TASK DESCRIPTION:
Everything from the line containing "(d) 10min, 100°C 50μm" down to the last line of the entries below must be transcribed exactly, and nothing else.

EXERCISE DATA:
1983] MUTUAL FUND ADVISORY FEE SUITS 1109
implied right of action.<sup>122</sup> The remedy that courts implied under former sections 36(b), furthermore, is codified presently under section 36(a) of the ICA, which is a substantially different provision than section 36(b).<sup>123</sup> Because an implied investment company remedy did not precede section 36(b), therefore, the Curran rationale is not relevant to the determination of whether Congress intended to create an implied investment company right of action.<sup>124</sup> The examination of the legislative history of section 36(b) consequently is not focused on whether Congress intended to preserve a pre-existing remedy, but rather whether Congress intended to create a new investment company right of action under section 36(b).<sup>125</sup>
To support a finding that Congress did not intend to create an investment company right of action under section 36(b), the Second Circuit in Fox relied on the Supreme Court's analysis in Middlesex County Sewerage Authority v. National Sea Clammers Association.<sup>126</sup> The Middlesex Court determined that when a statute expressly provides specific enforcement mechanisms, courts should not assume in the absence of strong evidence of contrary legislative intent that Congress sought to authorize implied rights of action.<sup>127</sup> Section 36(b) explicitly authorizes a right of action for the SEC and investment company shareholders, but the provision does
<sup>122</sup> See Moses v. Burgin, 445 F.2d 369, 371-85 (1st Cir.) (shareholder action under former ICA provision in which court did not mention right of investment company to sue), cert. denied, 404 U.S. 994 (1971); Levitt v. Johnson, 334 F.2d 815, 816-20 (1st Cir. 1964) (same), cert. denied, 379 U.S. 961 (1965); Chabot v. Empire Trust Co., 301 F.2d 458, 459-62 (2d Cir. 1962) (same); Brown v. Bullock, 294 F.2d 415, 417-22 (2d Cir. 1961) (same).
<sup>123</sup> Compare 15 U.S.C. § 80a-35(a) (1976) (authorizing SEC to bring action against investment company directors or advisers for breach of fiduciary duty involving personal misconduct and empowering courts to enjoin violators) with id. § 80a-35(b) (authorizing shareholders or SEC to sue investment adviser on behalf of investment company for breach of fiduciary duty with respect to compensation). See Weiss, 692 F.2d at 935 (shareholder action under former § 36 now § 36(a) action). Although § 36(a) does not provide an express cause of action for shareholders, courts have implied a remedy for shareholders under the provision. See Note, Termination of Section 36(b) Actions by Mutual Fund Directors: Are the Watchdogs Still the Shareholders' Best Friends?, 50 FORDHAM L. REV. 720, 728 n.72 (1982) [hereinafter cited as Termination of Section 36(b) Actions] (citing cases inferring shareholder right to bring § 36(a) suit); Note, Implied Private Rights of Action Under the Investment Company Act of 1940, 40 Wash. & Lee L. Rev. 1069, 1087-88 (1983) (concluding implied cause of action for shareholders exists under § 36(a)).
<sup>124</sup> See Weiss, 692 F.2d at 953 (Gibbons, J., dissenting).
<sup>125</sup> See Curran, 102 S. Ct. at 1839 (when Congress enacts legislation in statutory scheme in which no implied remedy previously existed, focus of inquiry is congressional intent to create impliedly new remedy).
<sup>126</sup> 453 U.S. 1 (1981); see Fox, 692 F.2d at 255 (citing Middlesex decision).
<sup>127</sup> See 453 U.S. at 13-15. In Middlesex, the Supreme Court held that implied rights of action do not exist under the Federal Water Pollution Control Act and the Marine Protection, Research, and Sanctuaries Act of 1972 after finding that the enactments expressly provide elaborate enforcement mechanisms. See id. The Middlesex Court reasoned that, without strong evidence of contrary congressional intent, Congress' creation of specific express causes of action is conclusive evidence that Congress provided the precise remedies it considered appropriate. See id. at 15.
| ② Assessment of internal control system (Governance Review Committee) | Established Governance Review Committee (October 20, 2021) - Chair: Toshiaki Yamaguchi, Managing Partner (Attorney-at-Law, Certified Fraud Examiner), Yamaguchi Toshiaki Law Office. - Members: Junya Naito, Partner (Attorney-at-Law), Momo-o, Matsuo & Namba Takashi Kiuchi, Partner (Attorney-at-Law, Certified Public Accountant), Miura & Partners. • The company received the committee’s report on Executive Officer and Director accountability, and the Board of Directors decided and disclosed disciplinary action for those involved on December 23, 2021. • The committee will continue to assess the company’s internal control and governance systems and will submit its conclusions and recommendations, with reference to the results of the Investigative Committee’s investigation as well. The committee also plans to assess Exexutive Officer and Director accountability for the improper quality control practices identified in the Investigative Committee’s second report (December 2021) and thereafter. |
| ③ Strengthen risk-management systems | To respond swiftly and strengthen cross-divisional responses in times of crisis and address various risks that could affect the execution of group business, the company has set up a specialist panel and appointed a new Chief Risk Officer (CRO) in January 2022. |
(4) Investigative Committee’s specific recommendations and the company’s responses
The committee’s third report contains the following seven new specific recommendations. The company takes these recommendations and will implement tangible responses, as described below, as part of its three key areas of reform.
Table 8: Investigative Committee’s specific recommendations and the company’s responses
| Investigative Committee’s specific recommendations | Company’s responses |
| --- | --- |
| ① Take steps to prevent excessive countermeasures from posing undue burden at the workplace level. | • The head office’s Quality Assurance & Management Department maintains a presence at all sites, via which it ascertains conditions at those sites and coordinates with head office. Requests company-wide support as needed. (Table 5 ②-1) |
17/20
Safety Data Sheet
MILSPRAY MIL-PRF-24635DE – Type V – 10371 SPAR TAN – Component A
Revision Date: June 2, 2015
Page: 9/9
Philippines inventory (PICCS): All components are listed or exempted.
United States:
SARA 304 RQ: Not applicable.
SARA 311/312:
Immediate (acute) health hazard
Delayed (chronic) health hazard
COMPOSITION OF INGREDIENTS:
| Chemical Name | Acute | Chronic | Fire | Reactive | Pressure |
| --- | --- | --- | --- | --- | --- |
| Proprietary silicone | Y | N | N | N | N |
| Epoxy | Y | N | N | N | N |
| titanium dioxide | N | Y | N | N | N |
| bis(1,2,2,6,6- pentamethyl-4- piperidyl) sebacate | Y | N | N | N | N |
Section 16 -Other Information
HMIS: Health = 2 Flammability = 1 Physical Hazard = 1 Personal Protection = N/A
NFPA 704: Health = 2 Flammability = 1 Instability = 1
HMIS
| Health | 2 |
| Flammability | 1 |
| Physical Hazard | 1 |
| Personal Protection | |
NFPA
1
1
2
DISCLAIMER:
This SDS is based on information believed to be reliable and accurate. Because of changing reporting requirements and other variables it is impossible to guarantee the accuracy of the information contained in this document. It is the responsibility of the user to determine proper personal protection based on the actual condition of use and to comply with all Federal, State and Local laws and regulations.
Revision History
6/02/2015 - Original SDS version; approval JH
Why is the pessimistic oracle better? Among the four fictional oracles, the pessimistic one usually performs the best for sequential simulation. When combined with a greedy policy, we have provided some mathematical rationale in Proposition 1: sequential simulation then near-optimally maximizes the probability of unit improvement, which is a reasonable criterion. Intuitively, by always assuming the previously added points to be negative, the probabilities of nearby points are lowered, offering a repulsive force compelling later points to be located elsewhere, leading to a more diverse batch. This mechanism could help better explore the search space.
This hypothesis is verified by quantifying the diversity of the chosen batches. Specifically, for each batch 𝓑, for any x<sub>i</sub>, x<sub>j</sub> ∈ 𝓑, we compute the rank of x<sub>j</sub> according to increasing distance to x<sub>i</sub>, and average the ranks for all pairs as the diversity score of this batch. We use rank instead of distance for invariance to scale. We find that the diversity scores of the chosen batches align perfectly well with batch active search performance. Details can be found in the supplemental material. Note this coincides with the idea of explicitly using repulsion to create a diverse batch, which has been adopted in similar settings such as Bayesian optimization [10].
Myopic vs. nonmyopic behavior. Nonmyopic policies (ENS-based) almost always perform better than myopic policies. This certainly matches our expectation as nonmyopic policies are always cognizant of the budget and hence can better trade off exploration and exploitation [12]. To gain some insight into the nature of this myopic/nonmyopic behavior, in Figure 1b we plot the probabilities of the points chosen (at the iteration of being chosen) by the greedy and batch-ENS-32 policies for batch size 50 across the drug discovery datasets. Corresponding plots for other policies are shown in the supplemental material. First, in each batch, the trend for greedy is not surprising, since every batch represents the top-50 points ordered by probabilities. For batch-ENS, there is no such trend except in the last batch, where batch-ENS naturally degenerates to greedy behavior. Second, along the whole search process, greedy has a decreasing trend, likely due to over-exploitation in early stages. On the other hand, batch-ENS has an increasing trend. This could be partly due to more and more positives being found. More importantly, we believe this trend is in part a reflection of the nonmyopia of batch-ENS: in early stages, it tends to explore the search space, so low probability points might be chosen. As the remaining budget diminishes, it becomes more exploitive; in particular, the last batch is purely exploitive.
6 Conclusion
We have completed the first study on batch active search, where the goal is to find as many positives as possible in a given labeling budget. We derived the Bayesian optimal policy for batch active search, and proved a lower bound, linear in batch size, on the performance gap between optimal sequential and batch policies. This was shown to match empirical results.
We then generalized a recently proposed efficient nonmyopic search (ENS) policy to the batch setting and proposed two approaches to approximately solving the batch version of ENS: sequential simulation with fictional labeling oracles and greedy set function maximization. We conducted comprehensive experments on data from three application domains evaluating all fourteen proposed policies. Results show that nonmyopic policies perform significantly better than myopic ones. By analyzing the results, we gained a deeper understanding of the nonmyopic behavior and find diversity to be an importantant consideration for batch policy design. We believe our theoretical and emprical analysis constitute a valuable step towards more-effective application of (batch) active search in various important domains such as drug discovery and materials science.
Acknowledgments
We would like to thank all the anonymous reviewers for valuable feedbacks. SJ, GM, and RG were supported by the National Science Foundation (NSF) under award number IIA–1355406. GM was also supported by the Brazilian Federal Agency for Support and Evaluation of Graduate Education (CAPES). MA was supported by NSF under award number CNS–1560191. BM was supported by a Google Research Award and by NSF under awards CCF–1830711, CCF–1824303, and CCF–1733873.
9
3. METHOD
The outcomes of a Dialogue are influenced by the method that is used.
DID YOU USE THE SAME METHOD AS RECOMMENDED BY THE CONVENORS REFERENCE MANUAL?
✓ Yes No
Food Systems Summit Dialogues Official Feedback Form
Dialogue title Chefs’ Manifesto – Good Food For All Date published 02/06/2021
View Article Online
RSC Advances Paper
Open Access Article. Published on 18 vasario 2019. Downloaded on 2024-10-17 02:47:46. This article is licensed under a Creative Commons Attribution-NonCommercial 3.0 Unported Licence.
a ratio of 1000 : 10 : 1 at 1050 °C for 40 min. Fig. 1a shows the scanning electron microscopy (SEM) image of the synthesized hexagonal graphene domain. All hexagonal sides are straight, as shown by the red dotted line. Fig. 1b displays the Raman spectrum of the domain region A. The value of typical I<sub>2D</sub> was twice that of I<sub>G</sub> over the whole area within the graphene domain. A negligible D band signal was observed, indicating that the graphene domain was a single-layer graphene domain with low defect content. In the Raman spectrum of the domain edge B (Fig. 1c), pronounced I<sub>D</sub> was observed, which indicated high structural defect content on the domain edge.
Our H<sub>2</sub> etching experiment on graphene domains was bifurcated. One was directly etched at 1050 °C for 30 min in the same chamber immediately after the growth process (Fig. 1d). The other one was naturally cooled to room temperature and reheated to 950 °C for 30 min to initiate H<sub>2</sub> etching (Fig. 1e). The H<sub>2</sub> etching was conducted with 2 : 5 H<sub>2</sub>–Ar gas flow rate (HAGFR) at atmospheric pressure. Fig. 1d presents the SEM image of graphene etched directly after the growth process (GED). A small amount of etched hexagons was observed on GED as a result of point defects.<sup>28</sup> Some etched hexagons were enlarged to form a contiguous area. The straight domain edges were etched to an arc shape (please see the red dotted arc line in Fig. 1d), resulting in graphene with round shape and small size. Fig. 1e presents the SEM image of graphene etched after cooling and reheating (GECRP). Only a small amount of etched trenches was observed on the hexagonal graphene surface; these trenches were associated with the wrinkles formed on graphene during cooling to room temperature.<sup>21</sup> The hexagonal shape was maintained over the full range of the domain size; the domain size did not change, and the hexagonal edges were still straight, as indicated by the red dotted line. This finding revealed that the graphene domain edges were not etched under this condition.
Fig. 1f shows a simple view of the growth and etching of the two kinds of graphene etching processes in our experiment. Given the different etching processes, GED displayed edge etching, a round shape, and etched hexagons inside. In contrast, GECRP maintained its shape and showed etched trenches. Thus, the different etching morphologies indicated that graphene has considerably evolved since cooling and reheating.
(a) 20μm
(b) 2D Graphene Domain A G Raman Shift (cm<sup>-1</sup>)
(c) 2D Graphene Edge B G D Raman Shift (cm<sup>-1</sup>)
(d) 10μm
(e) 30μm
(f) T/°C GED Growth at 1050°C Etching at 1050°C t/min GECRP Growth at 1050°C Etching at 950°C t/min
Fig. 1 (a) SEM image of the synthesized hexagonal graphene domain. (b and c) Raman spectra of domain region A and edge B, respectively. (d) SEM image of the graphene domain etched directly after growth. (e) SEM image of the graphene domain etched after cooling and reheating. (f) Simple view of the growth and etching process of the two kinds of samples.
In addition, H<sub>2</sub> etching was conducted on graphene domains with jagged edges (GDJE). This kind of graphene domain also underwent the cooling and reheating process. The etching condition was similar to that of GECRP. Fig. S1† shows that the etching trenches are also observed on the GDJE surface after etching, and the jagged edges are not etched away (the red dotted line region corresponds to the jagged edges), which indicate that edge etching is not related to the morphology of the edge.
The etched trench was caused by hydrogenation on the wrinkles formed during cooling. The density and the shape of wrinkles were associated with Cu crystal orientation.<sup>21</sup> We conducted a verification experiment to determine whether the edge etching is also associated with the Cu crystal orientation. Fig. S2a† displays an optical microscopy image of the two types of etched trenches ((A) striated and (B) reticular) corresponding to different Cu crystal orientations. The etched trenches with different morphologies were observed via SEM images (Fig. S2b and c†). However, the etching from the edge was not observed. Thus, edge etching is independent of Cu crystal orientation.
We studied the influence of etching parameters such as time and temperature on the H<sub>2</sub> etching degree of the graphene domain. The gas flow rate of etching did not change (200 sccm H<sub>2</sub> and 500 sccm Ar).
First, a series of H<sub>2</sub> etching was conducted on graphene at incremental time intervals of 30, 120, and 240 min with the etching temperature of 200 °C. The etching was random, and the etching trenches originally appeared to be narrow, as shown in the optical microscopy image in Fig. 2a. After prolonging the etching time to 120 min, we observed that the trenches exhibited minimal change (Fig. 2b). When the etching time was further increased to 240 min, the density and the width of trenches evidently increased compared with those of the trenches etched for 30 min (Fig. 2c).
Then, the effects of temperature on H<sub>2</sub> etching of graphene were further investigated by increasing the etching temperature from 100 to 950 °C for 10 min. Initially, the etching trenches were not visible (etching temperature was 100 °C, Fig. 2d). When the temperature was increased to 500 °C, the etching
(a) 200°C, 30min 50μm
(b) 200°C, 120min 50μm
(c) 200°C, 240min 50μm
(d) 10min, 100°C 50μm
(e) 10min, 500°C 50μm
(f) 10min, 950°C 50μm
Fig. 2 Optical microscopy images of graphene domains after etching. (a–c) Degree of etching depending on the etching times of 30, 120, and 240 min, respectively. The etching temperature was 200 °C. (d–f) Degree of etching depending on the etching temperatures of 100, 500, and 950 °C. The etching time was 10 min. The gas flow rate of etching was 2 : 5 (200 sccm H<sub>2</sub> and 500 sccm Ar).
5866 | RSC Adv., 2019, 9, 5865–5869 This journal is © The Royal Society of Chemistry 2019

RESULT OF THIS TASK:
(d) 10min, 100°C 50μm
(e) 10min, 500°C 50μm
(f) 10min, 950°C 50μm
Fig. 2 Optical microscopy images of graphene domains after etching. (a–c) Degree of etching depending on the etching times of 30, 120, and 240 min, respectively. The etching temperature was 200 °C. (d–f) Degree of etching depending on the etching temperatures of 100, 500, and 950 °C. The etching time was 10 min. The gas flow rate of etching was 2 : 5 (200 sccm H<sub>2</sub> and 500 sccm Ar).
5866 | RSC Adv., 2019, 9, 5865–5869 This journal is © The Royal Society of Chemistry 2019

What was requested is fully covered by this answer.